The event closed with thanks for everyone who had taken part – not just the young people, teachers and schools present in the room, but the hundreds of organisations who had supported this year’s event across the UK. Finally, there was a stampede for tea and scones which, once again, the kids comprehensively won.

So all in all, SID proved a lively event that will kick off a whole series of Microsoft activities around Digital Literacy in the next few weeks. For instance, the British Library has just launched a fascinating and challenging project called ‘My Digital Rights’ to celebrate the 800th anniversary of Magna Carta. Kids all across the UK will be encouraged to debate the same kind of issues raised during SID, using Skype in the Classroom to directly involve experts and interactive teaching plans, before a short-list of agreed clauses are incorporated into a ‘Magna Carta for the Digital Age’ later this year.

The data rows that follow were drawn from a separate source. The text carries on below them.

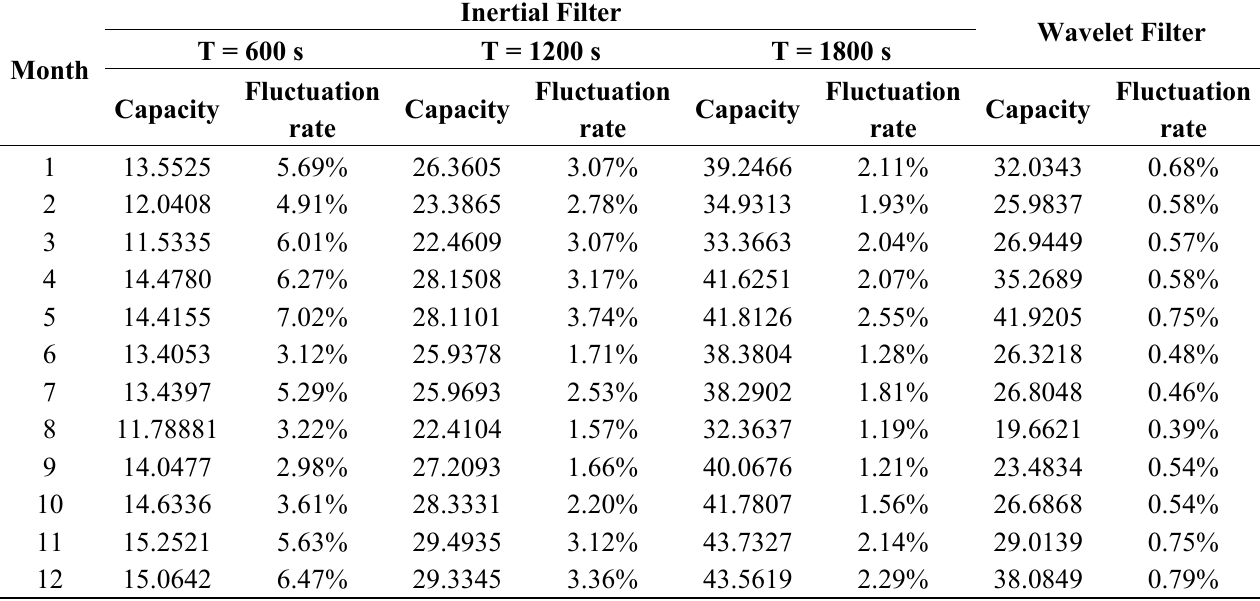
Table 2. The battery capacity allocations used for a wind farm every month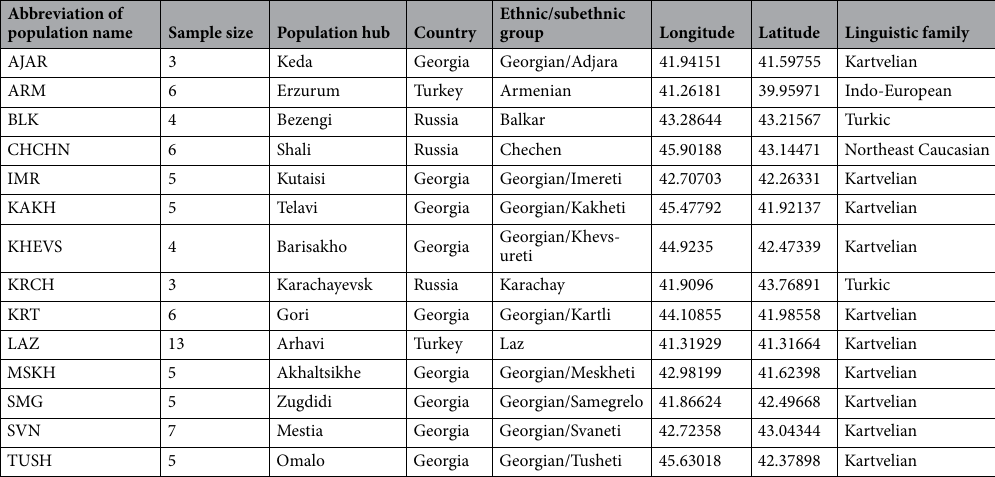
Table 1. Modern study populations of the Caucasus. Latitude and longitude georeference population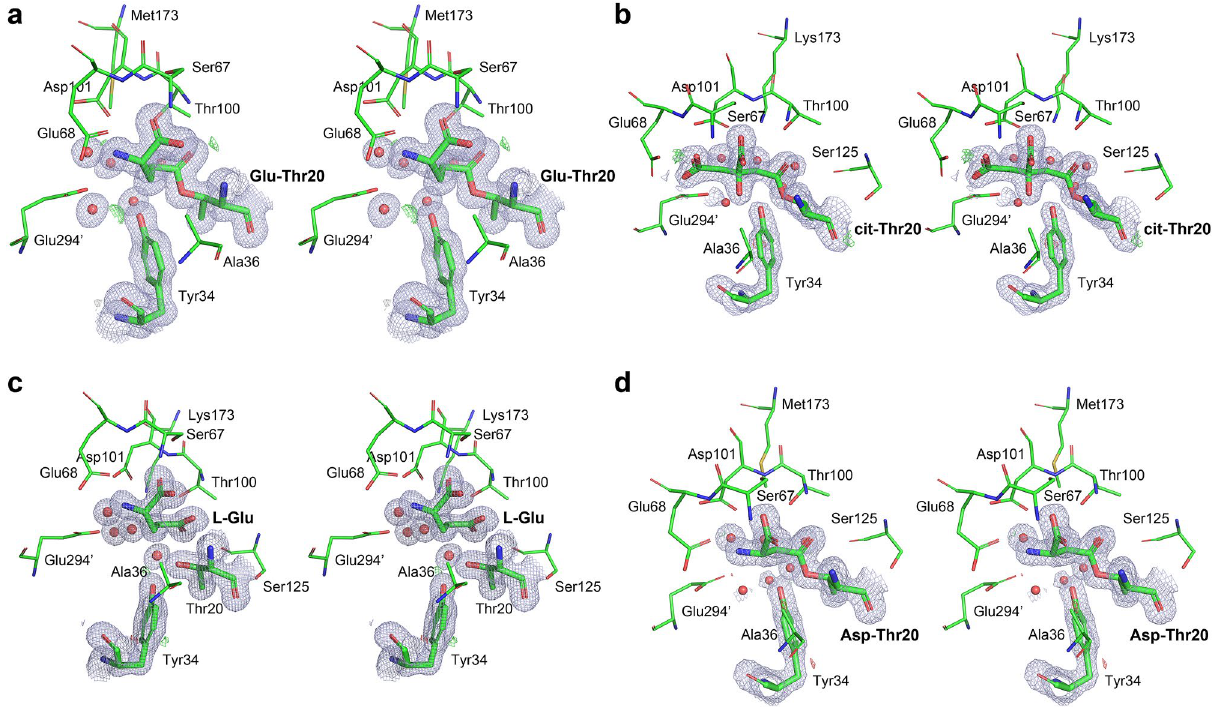
Figure 2. Representative electron densities of the ligands and parts of the active sites of PGA. For clarity, the 2mF o -DF c maps, contoured at 1.0·σ level (blue) cover only the ligands, solvent, and the most labile components of the active site. No significant peaks are visible in the m F o - D F c difference maps extending over the entire active site at the contour levels ± 3·σ. ( a ) Covalent acyl-enzyme intermediate L-Glu-Thr20, found in the active site of PGA(K173M) mutant (structure 6, resolution 1.15 Å), crystallized at pH 5. ( b ) Covalent acyl-enzyme intermediate, citrate-Thr20, found in the active site of PGA(wt) crystallized at pH 5.5 (structure 7, resolution 1.70 Å). ( c ) L-Glu bound non-covalently in the active site of PGA(wt) crystallized at pH 6.5 (structure 3, resolution 1.35 Å). ( d ) Covalent acyl-enzyme intermediate L-Asp-Thr20 found in the active site of the PGA(K173M) mutant (structure 5, resolution 1.58 Å) crystallized at pH 6. Figure was prepared with the licensed programs PyMol ver. 2.3.2, (Schrodinger LLC) and Adobe Photoshop CC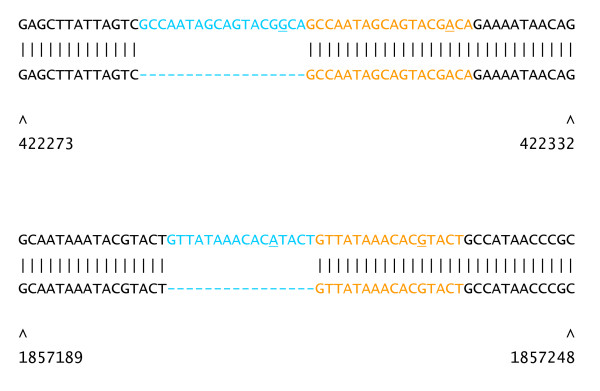
Two false-positive SNPs in Y. pestis map to imperfect repeat regions. (Top row) CO92 reference and (bottom row) non-reference genome, with CO92 coordinates indicated below. Repeat units are colored in alternating blue and orange text. (Top panel) An 18 bp tandem repeat in Y. pestis La Paz; (bottom panel) 16 bp tandem repeat in Y. pestis 90A-4021. Bases that differ from the consensus sequence are underlined.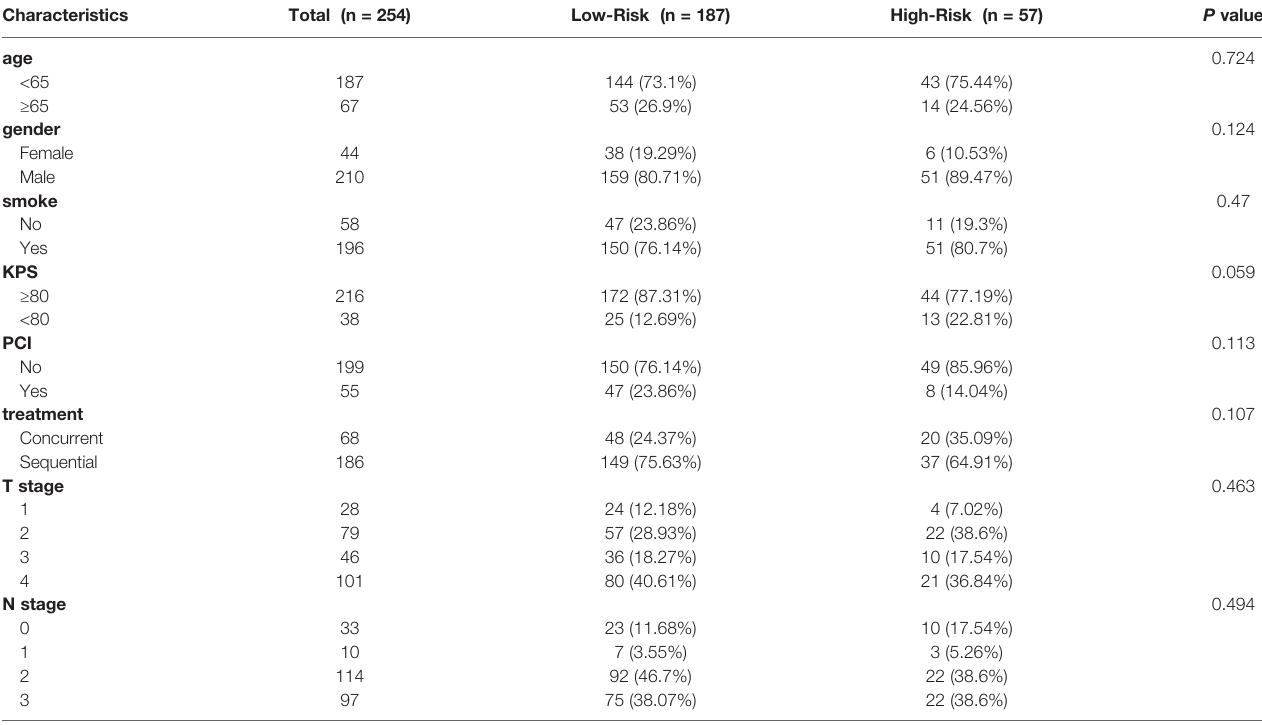
TABLE 4 | Baseline characteristics of low-risk group and high-risk group. Characteristics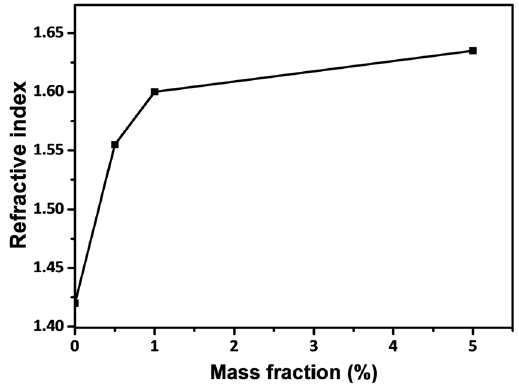
Figure 5. RI of S-TiO 2 /silicone nanocomposites with different mass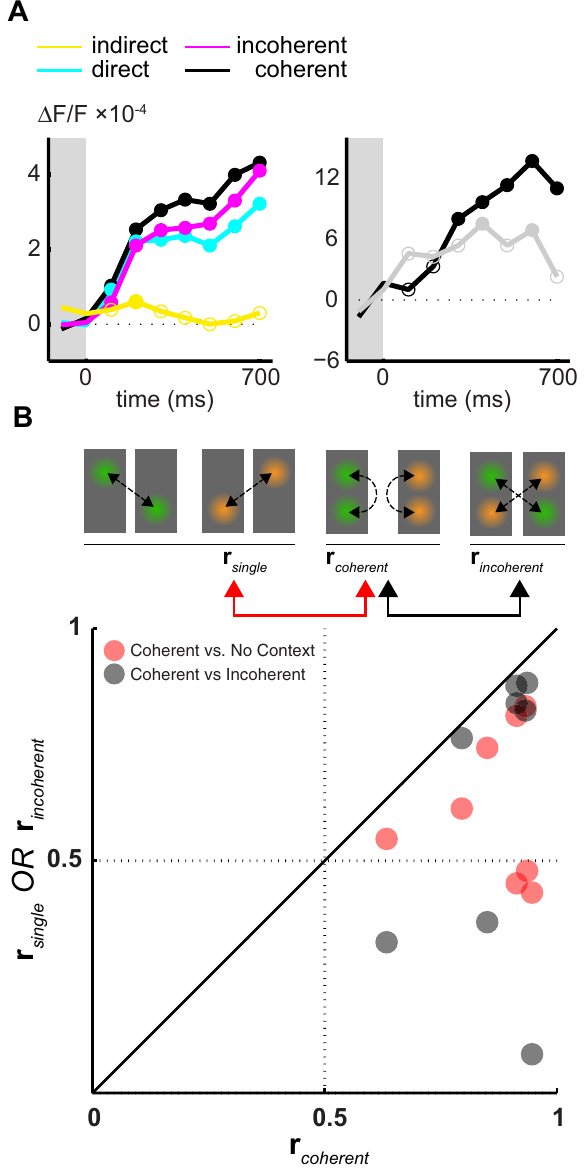
Figure 5. Time-course of contextual interactions. ( A ) The temporal evolution of activity in response to indirect ( yellow ), direct ( cyan ), coherent ( black ) and incoherent ( magenta ) stimulation ( left panel). Average activity within the regions of interest (depicted in Figure 3) is used. For each temporal window the median across experiments and movies is presented. Median values that are statistically different (sign-rank test, alpha = 0.05) from zero are depicted with filled circles. The pair-wise difference of amplitudes between coherent and single conditions ( black line) as well as between coherent and incoherent ( gray line) conditions is shown in the right panel. ( B ) The similarity between the time-courses of activity recorded at two distant regions of interest is evaluated for each movie separately under different conditions (2 dots per experiment). r measures the correlation coherent between two time-courses of activity evoked by the simultaneous presentation of two local movie-patches. r and r were incoherent single computed using the activity evoked by exactly the same input however presented at different conditions (see icons and arrows). The scatter plot depicts the comparison of r to r and r coherent single incoherent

Finally, apart from our home-grown safety initiatives, Microsoft has also made real inroads in the US with their #Do1MoreThing campaign. Or for more information about SID in the UK, as well as the #Up2Us video, see


New research shows many sides to the Online Safety debate

This year’s SID event was supported by several different, but equally thought-provoking pieces of research.

The first was undertaken by BBC Learning as part of its ‘Be Smart’ campaign, which revealed that 72% of 14-16 year-olds have witnessed or experienced cyber bullying, more than half of 11- to 16 year-olds (57%) have done something "risky" or anti-social online, whilst 14% admitted to sending pictures of themselves.  All these are subjects that Microsoft has been closely involved with in the past year – most recently by funding IWF research into the possible impact of taking explicit selfies.

The BBC findings pretty much support results from last year’s netchildrengomobile research, which combined studies across 25 countries, before arriving at some concerning pan-European trends for 11-16 year olds compared to 2010:

· A 13% rise in exposure to hate messages (to 20%)

· A 9% rise in exposure to pro-anorexia sites (to 13%)

· A 7% rise in exposure to self-harm sites (to 11%)

· And a 7% rise in exposure to cyberbullying (to 12%)

· A 13% rise (to 17%) amongst 9-16’s that they were likely to be upset by something they had seen online.

Both sets of figures were thrown into sharp relief by findings from a third report, namely BT/Unicef’s ‘The Right Click’ released this week and revealing the following key findings from 1000 surveyed parents.

· Nearly one in five parents of 5 to 10-year-olds says their children have accessed inappropriate content online in the last year

· Only 43% of parents use parental controls to restrict what their children can access

· Around 22% of parents have yet to have any kind of online safety discussion with their kids

According to Hugh Millward, Microsoft’s Corporate Affairs Director, such figures only underline the importance of keeping an active dialogue open between kids, parents and teachers about all aspects of online safety.

“We all need a bit of assistance.  We need the technology we use to make it just a little bit easier for us, simple tools like the ability to set up children's accounts with greater protection. We also need the experts, like ParentZone, to help us to understand a little more about parenting in an online world, and its similarities to parenting in an offline world.”